In comparision to sebres-8-6-clock-speedup-cr1 (was at some point removed from core-8-6-branch):<ul>
<li> several bugs fixed (+ minor optimizations);</li>
<li> Flightaware DST fix applied, see [40ff672959] (this bug is still present in core branches);</li>
<li> Recognize positive time zone offset like "31 Jan 14 23:59:59 +0100", closes [5019748c73];</li>
<li> validation rules introduced, closes [3475995] (option "-valid 1|0" with possibility of setting the default configuration, more in PR <a href="">github/sebres/tclclockmod#10</a>);</li>

sebres added on 2017-05-29 21:19:17:
merged now in 8.6/trunk

sebres added on 2017-05-29 11:48:39:
So the date 1495810800 is past.

If no objections, I would like to merge the subject into 8.6/trunk on 1496088000 / Mon May 29 20:00:00 GMT 2017.


sebres added on 2017-05-15 19:07:22:
Branch "sebres-clock-speedup" (trunk version) moved to "sebres-trunk-clock-speedup", because of the troubles to access on fresh-cloned fossil repository.

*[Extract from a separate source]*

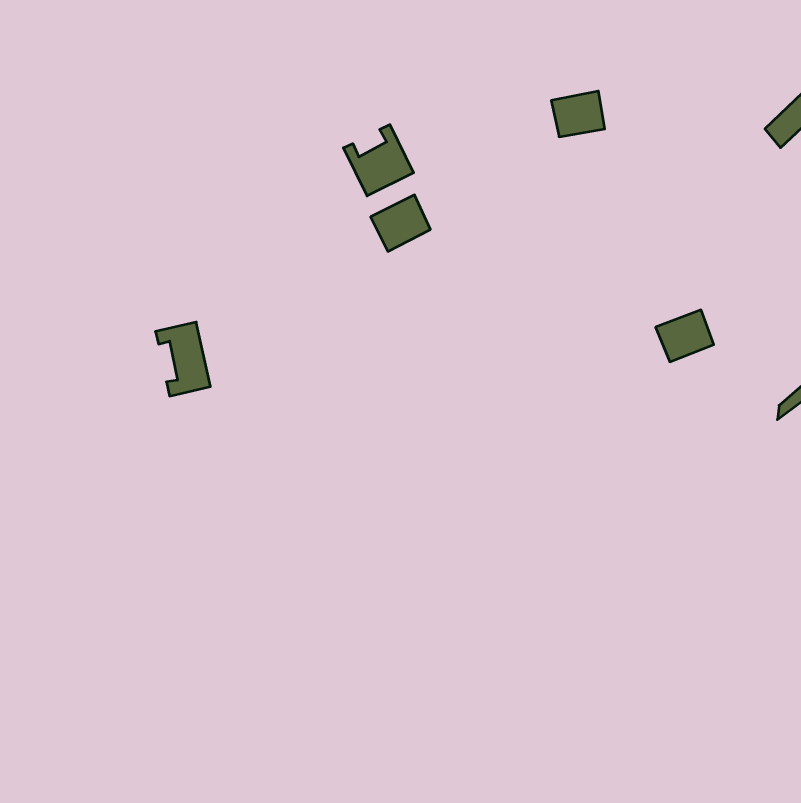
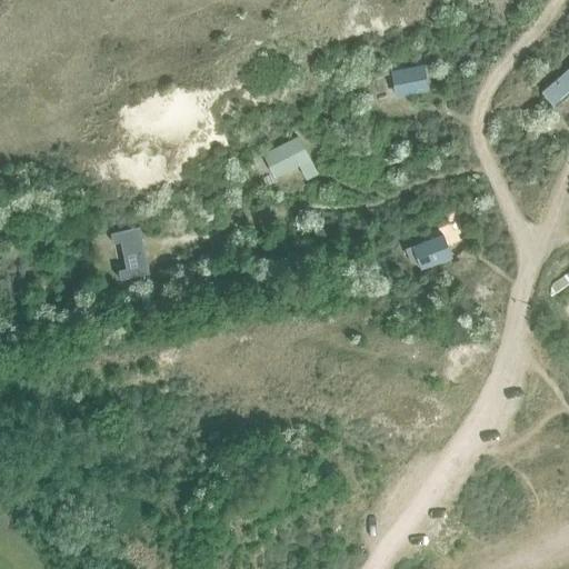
building: [343,125,414,196] -> none
building: [656,310,714,362] -> [412,233,453,270]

Branch "sebres-8-6-clock-speedup" was not affected from this problem.

sebres added on 2017-05-11 12:57:40:
As regards the last commit [dea486a4618db6b9] (guaranties that the clock-stubs are loaded on demand only), following comparison shows why this is necessary:

% timerate {exec tclsh86t << "clock seconds; exit"}; #don't load stubs
32281.4 µs/# 31 # 30.978 #/sec 1000.722 nett-ms

% timerate {exec tclsh86t << "clock format -now; exit"}; #loading stubs
73673.4 µs/# 14 # 13.573 #/sec 1031.428 nett-ms

BTW this new possibility of the namespace-based auto-loading (auto_index_ns) was cherry-picked from my another feature-branch, where I use it already long enough. 
For example I rewrote (to auto_index_ns) all the tclIndex-files on very-very large project of me, so the auto-loading is significant faster within its environment (additionally I've across-threaded implementation of auto_index (tsv), if someone needs please contact me).

sebres added on 2017-05-10 12:43:24:
Back-ported to 8.6 now, see branch "sebres-8-6-clock-speedup".

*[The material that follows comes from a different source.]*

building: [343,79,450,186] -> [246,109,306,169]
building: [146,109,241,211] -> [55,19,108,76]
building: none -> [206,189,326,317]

BTW In thin version I've merged Kenny's compiled solution for clock ensemble with part of my feature-performance branch, that optimized basically all ensembles (comming soon), but here "clock" only (all sub-commands are compiled now).

WiP: documentation, code review (+ still one known bug in integration with msgcat-dictionary).

If I get it ready (I hope still today) I will create 2 back-merge points for trunk (re-merge back into branches "sebres-trunk-timerate" and "sebres-clock-speedup").

Because all sub-commands compiled now (no ensemble overhead anymore for "clock ..."), the performance increase compared to original clock grows now up to 50 - 100 times.